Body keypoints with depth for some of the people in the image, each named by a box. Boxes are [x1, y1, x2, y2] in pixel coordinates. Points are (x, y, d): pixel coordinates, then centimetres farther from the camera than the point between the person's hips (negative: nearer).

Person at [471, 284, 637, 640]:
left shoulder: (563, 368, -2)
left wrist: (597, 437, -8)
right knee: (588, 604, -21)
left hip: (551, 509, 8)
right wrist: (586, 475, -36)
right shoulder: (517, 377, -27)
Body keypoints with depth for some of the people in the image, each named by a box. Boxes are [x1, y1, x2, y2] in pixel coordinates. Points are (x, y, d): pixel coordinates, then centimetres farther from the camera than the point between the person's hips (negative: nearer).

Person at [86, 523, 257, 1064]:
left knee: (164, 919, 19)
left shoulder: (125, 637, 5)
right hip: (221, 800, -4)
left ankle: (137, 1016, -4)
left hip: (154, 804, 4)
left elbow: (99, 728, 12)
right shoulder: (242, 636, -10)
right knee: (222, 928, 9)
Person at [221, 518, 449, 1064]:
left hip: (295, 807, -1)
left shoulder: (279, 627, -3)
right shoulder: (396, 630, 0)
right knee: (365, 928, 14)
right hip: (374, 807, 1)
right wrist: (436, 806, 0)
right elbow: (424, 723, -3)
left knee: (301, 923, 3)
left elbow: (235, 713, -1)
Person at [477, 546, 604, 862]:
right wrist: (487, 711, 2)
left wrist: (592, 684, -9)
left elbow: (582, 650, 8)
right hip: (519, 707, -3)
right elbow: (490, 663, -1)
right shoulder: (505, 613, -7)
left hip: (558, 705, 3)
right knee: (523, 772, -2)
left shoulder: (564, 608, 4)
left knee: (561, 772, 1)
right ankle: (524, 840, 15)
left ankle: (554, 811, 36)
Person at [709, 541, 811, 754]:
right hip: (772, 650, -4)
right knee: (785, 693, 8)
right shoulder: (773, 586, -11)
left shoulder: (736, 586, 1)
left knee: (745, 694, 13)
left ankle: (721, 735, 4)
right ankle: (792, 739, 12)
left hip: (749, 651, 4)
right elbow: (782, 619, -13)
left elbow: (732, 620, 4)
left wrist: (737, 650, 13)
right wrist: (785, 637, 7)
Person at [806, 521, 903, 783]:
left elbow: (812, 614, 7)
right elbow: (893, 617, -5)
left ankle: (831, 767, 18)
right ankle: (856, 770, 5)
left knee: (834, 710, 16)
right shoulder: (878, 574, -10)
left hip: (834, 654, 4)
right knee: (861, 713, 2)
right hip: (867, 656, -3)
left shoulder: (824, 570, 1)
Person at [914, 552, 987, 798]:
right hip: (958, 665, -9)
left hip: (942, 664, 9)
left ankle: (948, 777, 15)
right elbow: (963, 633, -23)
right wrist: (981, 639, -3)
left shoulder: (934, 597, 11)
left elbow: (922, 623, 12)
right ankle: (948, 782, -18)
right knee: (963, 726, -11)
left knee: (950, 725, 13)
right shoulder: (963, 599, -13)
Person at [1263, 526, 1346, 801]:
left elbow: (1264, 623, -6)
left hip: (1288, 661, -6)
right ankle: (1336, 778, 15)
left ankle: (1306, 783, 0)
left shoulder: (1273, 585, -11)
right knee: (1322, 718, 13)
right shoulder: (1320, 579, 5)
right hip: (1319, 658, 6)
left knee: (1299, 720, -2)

* * *

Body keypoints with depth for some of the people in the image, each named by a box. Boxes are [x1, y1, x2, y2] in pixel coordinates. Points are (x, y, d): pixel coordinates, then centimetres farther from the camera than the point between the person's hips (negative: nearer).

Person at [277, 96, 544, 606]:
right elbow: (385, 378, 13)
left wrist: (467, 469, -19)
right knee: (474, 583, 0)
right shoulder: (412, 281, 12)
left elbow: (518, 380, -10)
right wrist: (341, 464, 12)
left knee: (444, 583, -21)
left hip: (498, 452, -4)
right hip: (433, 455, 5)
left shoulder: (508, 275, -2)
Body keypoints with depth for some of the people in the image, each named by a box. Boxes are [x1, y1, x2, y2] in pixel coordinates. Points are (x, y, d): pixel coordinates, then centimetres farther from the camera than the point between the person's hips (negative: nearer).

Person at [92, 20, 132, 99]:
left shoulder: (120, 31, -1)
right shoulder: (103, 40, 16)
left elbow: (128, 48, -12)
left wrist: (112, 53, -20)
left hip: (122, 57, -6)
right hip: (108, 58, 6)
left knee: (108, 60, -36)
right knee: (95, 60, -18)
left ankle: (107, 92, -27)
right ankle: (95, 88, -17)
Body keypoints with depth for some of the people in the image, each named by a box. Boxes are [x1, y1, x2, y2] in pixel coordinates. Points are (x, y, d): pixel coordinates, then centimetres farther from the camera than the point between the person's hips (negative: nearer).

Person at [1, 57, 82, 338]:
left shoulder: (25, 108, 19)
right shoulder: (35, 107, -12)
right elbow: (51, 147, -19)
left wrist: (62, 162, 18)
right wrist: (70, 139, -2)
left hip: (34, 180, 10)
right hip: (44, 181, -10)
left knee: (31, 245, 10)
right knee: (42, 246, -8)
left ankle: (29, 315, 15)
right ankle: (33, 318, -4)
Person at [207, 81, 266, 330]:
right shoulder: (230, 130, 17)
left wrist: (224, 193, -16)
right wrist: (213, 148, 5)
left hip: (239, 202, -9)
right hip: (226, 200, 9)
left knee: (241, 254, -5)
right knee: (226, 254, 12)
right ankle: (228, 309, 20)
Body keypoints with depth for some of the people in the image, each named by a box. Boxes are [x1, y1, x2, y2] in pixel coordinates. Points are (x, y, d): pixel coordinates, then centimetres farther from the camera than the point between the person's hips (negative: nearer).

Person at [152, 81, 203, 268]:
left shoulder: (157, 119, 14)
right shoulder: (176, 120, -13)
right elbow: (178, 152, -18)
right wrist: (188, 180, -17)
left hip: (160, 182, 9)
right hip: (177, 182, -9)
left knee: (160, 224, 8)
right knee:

WHAT TO DO:
Begin at the line that has "left hip: (551, 509, 8)" in the entries above; stop after the line that has "right wrist: (436, 806, 0)". Transcribe exactly those lines and no others.

OUTPUT:
left hip: (551, 509, 8)
right wrist: (586, 475, -36)
right shoulder: (517, 377, -27)
Body keypoints with depth for some of the people in the image, each named by a box. Boxes are [x1, y1, x2, y2] in pixel coordinates. Points are (x, y, d): pixel coordinates, then centimetres farther from the camera than the point between the person's hips (negative: nearer).

Person at [86, 523, 257, 1064]:
left knee: (164, 919, 19)
left shoulder: (125, 637, 5)
right hip: (221, 800, -4)
left ankle: (137, 1016, -4)
left hip: (154, 804, 4)
left elbow: (99, 728, 12)
right shoulder: (242, 636, -10)
right knee: (222, 928, 9)
Person at [221, 518, 449, 1064]:
left hip: (295, 807, -1)
left shoulder: (279, 627, -3)
right shoulder: (396, 630, 0)
right knee: (365, 928, 14)
right hip: (374, 807, 1)
right wrist: (436, 806, 0)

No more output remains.